Two days ago, my esteemed colleague Vlad Savov told you why Nvidia's Project Shield will fail. It's a thought-provoking piece, and one you should read.
I just happen to disagree with practically every point he makes.
Project Shield is a strange beast, to be sure, a device that feels a little out of place. Like Vlad says, it's a gaming handheld, a device in a category historically dominated by Nintendo to such a degree that every competitor has more or less failed — except Sony, whose success seems to be dwindling. It's also a purpose-built gaming device at a time when malleable tablets are in vogue instead. Why, my colleague asks, would an outsider like Nvidia try to build a portable console, especially when even Nintendo's dominent 3DS is losing game developers to the likes of iOS?
Because the Shield runs Android, and the rising tide of Android gaming will raise all boats.
There's substantial interest in Android gaming right now. iOS may be where the hottest mobile games arrive fastest at the moment, but that didn't stop 63,000 people from pledging 8.5 million of their hard-earned dollars to buy the Ouya, an Android game console that doesn't yet exist.
The rising tide of Android gaming will raise all boatsManufacturers certainly seem to think there's a market for portable game controllers, because they're building them in spades, with what appears to be a particular focus on models with Android support. And while the Wikipad has been indefinitely delayed, the Archos GamePad doesn't exactly seem like a gamechanger and the Sony Ericsson Xperia Play (aka PlayStation Phone) flopped, companies are still clearly willing to invest money towards what they see as a viable market for gaming portables.
Unless all these companies are throwing away their money, one or more of these devices will catch on... the more the merrier, because each is a new reason for game developers to pick Android as their platform. Every game built for Ouya is a game for Shield too. Unlike the PlayStation Vita, a similarly compelling piece of hardware that's struggling due to a lack of content, the Shield will be able to play any Android game, while offering tactile console controls and some exciting key features that developers will want to take advantage of.

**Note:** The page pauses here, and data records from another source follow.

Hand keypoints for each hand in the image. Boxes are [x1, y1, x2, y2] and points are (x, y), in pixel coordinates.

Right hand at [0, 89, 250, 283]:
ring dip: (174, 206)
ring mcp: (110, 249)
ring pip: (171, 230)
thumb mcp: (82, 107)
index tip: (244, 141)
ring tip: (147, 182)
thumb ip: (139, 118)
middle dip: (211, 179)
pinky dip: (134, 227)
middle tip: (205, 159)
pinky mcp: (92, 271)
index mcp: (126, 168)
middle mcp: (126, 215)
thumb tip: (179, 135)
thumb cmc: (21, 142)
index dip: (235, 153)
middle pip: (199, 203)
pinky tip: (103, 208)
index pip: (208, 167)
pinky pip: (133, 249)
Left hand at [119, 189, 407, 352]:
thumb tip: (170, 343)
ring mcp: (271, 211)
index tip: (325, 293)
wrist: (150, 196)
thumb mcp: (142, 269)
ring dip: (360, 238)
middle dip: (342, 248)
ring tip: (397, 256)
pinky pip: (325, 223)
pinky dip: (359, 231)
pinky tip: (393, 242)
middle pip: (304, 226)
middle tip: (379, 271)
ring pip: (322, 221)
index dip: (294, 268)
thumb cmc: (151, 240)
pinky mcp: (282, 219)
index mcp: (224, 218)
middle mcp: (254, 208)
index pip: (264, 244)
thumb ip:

Let's talk about those. Vlad believes that because two of the Shield's bullet points — streaming games from a PC, and streaming games to a TV — didn't catch on back when they were half-baked niche solutions, that they won't be key to the Shield's success now. That's a little short-sighted, I think. First off, by actually outputting video (and upscaling games) to a TV at 4K resolution, Nvidia's just made the Shield a possible source of content for the first wave of 4K TVs. If the Shield turns out to be a well-made product, it could be a go-to device for early 4K adopters.
Second, while Splashtop streaming might not have been compelling when it required effort to set up, now that it will help Nvidia sell both handheld systems and powerful graphics cards, the company has a vested interest in making it simple and easy; a turnkey solution if possible. There's also Steam to consider. If you have a powerful gaming PC with a large library of Steam games — as many gamers do following the incredible Steam sales — the Shield promises to let you play them anywhere in your house with the console controls.
All of these things are coming together for the first time right now. When Splashtop first made its splash, Steam didn't have a Big Picture Mode, wireless solutions to connect to televisions were still waiting for a technically competent standard, the tablet market pretty much consisted of Apple's iPad, and good Bluetooth wireless game controllers were few and far between. If you wanted to stream games from your PC, your best bet was to painstakingly navigate the Windows interface and your games with an iPad touchscreen. The future Nvidia promises is only beginning to become possible.
I do think the Shield has a lot of challenges ahead. Since there isn't a standard for Android gaming controls, Nvidia will have to convince developers to support its own. There's also the price to consider. Despite helping to drive down the price of Tegra 3 tablets like the Nexus 7, the company is telegraphing that the Shield's price will be significantly higher.
My colleague suggests that by building a device that's console first, tablet second, Nvidia is skating to where the puck used to be. That's true: You used to be able to buy a portable gaming machine and actually expect to play a huge library of games using comfortable, tactile controls.
Price is an open question
While I'm wary of trusting any company to knock it out of the park on the first attempt, Nvidia has built what could be the most compelling portable game system in some time. It might be my next.